Ella había aminorado el paso, suponiendo que él le daría alcance tarde o temprano. Al llegar a la esquina y ver que aún no la había alcanzado, volvió a mirar hacia atrás. Aquel día, como éste, la ancha y soleada acera estaba llena de gente, pero por fortuna pudo ver con nitidez cómo él se detenía a media zancada y miraba hacia el puesto de flores que había a un lado de la acera. A los labios de ella había asomado una sonrisa, y al torcer la esquina de su calle se había visto agradablemente sorprendida ante la ligereza de su ánimo. Aminoró la marcha cuanto pudo y se puso, como él, a mirar escaparates. Miró sucesivamente los de la pastelería, la tienda de juguetes, la tienda de telas -la librería aún no estaba en aquella época-, y durante todo ese tiempo trató de elaborar mentalmente el comentario inicial que haría cuando finalmente él llegara hasta ella. «Leo, qué infantiles somos…», pensó decir. Pero decidió que resultaba demasiado sensato, y consideró la alternativa de algo más irónico: «Veo que al parecer vamos en la misma dirección…», o algo similar. Entonces vio que él aparecía en la esquina y que llevaba en la mano un luminoso ramo de flores. Dejó de mirar rápidamente y reanudó la marcha apretando el paso. Luego, al acercarse a su apartamento, por primera vez aquel día, sintió un intenso enojo hacia él. Ella tenía perfectamente planeado lo que hacer aquella tarde. ¿Por qué elegía él aquel momento, precisamente aquel momento, para hablarle? Al llegar a su portal, volvió a echar una rápida mirada hacia atrás y vio que él se encontraba aún a unos veinte metros.

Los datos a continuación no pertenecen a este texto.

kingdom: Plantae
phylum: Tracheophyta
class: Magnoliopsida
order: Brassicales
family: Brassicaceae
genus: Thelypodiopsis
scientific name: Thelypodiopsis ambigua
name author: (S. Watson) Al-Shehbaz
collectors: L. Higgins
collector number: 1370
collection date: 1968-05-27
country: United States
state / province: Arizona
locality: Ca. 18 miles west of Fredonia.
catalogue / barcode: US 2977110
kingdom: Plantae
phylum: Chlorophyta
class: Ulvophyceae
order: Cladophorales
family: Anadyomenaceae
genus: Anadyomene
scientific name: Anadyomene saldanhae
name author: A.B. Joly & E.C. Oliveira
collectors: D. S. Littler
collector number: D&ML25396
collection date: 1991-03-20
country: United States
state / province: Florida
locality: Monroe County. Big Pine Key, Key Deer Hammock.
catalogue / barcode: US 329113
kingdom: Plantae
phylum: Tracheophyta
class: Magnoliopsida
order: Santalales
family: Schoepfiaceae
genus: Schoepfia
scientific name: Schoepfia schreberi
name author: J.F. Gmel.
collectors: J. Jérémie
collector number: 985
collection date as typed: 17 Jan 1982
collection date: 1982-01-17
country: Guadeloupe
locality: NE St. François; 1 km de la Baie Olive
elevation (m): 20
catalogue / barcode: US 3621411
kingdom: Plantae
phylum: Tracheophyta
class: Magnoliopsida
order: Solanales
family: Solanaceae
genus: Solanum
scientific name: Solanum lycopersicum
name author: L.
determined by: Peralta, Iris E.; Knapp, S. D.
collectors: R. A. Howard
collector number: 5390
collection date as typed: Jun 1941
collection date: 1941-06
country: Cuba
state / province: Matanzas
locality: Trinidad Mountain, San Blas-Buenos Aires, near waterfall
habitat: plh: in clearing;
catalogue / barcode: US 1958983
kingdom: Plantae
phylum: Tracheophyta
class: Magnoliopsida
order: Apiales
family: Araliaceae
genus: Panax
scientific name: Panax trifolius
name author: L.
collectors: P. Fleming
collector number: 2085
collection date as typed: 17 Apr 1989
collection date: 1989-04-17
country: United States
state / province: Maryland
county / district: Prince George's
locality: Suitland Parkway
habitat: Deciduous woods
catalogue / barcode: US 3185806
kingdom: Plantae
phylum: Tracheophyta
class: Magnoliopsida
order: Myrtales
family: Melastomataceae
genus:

Cerró la puerta del apartamento a su espalda y, reprimiendo sus deseos de mirar por la ventana, corrió a su habitación, al fondo del apartamento. Una vez en ella, se miró en el espejo y trató de dominar sus emociones. Luego, al salir del dormitorio, se detuvo con sobresalto en el pasillo. La puerta que tenía enfrente estaba entreabierta, y a través de la soleada salita y de la ventana salediza lo vio en la acera, con la espalda hacia la casa, en ademán de hacer tiempo, como si estuviera esperando a alguien. Ella, entonces, se quedó quieta unos instantes, repentinamente temerosa de que él se diera la vuelta y mirase a través de la ventana y la viera… Luego la figura de la acera desapareció de su vista, y ella se sorprendió escrutando las fachadas de la acera de enfrente, aguzando el oído por si oía el timbre de la puerta.

Cuando al cabo de unos segundos el timbre seguía sin sonar, sintió una oleada de ira. Se dio cuenta de que él estaba esperando a que ella saliera y lo invitara a entrar. Volvió a calmarse y, analizando la situación con detenimiento, resolvió no hacer nada hasta que él llamara a su puerta.